Capirossi then revealed just how far the project had come compared with one year ago, when he first joined the team after five seasons at Ducati.
“The problem last season was that we changed nothing. When I came to Suzuki at the end of 2007, Suzuki had already made the prototype for 2008 and when I first rode the bike here it was terrible,” Loris stated.
“I said 'wow guys, this bike... no way!' Nothing worked. The setting was not good, the chassis was not good. I said 'please I want to go back' but the problem was that Suzuki was already building parts to last the full season with that new bike.
“I said to Suzuki we have to modify, modify, modify but it took a long time and we received only one new chassis in Brno - and from Brno we were much faster - and now we have the bike I want.

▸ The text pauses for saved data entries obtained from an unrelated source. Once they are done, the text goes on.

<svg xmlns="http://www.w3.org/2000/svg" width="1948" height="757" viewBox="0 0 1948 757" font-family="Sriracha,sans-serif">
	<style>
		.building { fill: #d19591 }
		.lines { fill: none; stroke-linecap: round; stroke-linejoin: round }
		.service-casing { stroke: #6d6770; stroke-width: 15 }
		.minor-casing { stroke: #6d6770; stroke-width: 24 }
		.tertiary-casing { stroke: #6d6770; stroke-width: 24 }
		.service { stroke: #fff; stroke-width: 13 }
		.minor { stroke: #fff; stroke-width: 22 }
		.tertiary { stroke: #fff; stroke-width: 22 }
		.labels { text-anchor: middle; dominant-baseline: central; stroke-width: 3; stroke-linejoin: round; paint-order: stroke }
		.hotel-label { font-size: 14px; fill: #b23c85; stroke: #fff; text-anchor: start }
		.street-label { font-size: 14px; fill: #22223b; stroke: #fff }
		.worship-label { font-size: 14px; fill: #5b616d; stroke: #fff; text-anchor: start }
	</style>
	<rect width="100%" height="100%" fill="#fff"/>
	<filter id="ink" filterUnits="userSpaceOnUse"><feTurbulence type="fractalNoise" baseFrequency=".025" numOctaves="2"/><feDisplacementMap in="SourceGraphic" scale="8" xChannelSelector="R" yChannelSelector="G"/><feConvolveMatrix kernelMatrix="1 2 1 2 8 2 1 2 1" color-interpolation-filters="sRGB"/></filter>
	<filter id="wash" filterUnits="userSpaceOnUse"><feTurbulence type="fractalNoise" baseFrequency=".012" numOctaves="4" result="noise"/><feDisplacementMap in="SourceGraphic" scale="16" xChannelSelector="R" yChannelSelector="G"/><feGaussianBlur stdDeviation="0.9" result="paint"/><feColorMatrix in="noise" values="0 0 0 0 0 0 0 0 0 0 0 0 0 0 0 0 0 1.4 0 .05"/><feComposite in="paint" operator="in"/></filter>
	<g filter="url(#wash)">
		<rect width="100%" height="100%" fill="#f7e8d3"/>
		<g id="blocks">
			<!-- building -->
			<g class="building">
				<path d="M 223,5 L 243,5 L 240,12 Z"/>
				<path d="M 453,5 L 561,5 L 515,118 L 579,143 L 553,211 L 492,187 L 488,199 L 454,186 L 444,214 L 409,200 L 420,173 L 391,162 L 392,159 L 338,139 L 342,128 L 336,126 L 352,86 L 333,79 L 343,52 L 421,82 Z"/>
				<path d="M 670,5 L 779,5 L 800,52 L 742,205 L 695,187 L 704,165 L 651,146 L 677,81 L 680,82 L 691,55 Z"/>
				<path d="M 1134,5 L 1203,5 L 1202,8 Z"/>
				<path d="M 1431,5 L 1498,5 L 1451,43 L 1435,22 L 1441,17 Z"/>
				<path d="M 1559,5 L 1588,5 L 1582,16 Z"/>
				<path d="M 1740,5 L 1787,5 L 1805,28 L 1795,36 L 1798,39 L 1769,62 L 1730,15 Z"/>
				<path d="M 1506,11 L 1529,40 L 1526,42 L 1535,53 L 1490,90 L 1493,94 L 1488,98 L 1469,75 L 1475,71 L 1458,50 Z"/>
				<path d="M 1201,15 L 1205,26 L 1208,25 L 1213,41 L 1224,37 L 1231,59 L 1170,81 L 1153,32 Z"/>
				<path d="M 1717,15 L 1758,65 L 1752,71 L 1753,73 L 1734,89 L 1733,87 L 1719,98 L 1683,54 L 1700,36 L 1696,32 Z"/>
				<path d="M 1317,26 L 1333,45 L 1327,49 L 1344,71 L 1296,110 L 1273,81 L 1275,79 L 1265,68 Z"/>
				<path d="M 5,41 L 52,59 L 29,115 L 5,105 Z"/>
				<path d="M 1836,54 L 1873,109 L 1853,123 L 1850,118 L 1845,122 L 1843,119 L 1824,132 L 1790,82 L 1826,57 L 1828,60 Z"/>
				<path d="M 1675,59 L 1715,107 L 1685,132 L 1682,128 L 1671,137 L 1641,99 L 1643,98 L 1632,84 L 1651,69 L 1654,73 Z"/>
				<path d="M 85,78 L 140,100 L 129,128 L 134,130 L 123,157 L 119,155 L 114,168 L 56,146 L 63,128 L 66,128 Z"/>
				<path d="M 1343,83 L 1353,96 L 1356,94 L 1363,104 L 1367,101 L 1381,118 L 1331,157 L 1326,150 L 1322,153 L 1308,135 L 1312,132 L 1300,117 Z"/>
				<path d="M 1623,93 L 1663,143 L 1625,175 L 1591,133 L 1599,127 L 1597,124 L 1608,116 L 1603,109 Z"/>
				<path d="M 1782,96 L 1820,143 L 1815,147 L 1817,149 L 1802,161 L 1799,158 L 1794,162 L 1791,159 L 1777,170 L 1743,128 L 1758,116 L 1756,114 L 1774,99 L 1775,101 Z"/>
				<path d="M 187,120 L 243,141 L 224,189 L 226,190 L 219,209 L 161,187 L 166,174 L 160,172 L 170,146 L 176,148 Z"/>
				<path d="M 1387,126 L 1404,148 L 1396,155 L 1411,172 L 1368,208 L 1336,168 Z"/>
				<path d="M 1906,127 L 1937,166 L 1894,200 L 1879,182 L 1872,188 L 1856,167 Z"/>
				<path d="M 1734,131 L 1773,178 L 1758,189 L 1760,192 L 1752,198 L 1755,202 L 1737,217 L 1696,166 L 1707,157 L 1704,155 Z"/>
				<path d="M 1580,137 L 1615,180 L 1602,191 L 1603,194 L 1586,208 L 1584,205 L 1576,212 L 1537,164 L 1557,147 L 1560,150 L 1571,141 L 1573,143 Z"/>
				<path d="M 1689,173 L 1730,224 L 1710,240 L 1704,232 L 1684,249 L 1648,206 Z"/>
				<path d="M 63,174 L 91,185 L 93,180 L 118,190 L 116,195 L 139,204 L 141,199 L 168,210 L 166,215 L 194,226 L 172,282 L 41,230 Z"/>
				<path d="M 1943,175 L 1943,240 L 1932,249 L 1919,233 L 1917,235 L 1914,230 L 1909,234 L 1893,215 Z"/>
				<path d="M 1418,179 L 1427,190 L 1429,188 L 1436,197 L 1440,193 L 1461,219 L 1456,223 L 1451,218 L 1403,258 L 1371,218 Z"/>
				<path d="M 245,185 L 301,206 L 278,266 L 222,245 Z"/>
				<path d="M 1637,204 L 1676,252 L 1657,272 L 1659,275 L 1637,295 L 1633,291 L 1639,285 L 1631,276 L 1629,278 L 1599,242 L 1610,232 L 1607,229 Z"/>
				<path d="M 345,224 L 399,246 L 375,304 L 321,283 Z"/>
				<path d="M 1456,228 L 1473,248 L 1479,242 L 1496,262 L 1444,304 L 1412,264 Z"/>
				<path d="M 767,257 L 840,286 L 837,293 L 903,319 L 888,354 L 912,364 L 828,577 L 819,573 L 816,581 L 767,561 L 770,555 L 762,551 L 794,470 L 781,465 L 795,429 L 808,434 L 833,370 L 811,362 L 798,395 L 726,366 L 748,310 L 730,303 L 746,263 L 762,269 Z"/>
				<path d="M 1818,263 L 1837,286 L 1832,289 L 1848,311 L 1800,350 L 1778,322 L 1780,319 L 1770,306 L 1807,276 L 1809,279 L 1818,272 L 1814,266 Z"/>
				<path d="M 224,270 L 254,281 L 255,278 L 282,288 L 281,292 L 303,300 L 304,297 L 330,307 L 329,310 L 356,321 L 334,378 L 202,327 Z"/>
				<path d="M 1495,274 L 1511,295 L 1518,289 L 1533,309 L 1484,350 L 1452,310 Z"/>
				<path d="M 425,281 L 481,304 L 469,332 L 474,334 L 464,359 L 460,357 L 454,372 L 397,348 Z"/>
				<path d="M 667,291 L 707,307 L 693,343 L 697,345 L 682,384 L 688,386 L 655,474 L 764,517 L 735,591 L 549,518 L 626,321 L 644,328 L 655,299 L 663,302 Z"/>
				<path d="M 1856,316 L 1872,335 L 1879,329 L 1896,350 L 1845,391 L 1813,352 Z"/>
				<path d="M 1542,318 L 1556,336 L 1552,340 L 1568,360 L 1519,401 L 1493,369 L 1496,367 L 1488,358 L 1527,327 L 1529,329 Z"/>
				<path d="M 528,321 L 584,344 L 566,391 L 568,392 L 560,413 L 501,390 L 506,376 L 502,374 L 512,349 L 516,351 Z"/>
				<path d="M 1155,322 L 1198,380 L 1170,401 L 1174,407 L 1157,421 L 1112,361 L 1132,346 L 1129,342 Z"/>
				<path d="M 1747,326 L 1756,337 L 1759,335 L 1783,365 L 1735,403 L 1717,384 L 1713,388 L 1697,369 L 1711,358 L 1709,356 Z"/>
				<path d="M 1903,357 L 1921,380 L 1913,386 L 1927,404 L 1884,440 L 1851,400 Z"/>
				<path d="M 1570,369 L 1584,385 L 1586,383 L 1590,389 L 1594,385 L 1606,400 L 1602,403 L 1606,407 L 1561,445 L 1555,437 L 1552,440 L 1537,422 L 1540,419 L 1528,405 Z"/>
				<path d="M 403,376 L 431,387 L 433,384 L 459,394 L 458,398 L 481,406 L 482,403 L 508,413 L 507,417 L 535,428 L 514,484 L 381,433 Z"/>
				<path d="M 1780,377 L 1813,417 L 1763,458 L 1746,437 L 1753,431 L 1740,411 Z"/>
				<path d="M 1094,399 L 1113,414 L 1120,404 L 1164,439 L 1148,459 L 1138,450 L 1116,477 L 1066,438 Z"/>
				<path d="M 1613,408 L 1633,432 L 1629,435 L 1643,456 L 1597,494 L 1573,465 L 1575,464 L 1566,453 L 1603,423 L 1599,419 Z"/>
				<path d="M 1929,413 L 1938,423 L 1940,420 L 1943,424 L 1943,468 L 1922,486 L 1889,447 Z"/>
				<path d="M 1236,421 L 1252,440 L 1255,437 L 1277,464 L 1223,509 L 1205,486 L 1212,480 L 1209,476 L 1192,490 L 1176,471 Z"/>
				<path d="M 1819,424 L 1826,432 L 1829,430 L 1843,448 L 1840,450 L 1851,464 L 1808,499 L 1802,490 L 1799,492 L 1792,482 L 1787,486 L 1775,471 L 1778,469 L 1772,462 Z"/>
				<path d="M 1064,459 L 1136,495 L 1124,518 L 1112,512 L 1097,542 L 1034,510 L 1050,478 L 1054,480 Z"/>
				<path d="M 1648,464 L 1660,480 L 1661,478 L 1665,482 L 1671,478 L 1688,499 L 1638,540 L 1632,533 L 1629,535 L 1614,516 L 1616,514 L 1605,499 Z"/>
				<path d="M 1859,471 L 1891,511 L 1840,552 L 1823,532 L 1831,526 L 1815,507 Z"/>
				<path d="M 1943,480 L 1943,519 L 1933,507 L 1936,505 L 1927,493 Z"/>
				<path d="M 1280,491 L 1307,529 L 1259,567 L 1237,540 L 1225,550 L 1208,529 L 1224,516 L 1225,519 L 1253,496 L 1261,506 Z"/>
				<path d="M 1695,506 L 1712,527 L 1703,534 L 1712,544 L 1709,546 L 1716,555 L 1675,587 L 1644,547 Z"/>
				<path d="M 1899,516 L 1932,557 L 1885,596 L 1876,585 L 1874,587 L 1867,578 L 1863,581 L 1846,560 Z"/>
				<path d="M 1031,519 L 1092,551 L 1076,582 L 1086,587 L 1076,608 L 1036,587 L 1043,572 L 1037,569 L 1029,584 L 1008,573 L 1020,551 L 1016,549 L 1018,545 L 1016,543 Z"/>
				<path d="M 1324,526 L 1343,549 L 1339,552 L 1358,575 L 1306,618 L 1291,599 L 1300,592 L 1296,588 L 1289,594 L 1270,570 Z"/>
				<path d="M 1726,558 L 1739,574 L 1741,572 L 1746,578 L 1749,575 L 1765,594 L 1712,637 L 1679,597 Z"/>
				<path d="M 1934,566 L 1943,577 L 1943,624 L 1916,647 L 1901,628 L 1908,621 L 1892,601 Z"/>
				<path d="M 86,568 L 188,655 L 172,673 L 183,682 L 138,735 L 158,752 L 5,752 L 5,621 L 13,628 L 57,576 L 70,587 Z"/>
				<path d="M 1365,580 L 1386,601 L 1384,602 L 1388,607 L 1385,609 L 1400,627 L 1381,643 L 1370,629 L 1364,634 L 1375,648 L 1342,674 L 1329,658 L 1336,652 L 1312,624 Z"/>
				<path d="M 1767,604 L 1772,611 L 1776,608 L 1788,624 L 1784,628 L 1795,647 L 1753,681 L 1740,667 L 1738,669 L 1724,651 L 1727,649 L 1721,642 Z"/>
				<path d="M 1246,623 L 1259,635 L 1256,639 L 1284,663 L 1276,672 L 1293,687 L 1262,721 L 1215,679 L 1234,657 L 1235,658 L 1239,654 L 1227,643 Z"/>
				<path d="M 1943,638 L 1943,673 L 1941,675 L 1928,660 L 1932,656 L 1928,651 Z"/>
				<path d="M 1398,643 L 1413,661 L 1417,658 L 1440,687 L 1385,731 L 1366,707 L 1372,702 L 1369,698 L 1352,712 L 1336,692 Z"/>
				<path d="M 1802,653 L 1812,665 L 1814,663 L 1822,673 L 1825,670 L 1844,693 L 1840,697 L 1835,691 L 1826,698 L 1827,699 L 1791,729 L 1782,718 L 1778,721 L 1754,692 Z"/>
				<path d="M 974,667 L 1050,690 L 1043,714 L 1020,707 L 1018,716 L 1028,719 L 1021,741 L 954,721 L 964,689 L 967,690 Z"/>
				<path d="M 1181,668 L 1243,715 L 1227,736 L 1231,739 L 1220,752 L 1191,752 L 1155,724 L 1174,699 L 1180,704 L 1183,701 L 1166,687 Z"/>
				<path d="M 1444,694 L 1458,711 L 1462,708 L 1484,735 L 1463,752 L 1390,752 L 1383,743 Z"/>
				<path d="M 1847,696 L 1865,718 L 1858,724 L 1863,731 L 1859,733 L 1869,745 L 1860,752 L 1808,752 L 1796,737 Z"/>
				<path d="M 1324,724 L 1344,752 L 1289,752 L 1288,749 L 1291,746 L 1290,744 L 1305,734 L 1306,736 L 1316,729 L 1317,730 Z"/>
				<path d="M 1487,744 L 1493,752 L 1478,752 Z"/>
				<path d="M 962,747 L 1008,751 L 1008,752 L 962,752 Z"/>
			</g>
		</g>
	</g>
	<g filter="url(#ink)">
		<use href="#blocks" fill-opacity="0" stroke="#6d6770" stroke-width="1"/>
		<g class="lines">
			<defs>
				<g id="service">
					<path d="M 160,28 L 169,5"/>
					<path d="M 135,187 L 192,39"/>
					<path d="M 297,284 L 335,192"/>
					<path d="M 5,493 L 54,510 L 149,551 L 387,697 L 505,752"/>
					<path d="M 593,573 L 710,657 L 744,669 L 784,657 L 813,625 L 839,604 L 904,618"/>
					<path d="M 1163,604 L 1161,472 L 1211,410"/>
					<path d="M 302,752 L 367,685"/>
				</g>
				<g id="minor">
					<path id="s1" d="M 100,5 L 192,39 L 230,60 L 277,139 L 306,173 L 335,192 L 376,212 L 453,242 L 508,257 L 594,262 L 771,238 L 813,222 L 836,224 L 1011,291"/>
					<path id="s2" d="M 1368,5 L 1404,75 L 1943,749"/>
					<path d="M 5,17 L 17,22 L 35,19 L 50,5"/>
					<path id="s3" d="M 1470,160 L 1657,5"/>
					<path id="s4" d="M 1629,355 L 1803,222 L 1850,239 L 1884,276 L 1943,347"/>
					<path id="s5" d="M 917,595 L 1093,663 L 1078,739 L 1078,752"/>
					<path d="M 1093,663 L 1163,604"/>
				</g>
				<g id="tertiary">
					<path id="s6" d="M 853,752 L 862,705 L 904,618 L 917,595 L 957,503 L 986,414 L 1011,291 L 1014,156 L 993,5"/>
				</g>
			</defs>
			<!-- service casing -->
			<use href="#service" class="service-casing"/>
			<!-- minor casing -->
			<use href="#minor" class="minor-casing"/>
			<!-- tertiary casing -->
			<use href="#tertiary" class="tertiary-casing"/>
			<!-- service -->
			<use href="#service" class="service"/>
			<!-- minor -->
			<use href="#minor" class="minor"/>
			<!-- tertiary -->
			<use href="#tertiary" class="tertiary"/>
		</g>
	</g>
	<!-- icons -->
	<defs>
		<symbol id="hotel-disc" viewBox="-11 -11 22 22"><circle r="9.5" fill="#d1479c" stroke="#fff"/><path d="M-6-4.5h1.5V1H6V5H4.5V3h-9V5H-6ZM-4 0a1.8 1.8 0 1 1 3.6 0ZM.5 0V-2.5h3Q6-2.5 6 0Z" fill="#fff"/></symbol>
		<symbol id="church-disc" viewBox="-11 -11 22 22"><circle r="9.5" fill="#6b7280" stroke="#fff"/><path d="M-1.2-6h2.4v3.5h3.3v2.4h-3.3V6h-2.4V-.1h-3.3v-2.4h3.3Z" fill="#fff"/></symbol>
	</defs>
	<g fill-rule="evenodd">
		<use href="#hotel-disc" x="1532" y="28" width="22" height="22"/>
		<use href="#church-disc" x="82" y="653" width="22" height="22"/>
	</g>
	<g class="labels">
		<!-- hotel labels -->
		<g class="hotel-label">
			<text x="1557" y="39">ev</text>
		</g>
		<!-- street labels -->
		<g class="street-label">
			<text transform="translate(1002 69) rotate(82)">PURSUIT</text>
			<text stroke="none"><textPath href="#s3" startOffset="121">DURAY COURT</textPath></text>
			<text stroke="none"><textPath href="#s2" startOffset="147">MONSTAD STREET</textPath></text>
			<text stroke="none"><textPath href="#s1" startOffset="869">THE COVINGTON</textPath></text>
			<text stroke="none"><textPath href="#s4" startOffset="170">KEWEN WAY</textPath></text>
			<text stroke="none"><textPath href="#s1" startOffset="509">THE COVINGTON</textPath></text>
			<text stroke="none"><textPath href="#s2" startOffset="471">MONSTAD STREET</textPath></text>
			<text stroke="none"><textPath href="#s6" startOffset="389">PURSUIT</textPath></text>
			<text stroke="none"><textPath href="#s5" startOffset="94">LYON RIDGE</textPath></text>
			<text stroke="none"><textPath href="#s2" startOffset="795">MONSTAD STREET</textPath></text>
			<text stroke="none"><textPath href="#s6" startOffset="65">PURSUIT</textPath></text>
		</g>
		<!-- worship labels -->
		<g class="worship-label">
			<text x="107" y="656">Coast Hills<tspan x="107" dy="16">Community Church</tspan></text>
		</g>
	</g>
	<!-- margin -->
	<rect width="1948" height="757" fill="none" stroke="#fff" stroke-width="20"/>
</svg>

"Normally I am so clear when I want something, especially during testing. Suzuki agrees with me 100 per cent because in the past Suzuki has had many good riders, but maybe nobody with strong experience for developing the bike. This is my 20th season in the world championship and I know just about everything.”
But it's not just the GSV-R that's in better shape at the start of 2009; so is its rider:
"I feel really good," said a determined Capirossi. "I've trained f****** hard all winter to be in the best condition ever. I've been with my personal trainer all the time and every day I did a different kind of training - strength, balance, respiration - I feel much better and I will keep this level all season."
Suzuki is riding without Rizla logos at Sepang.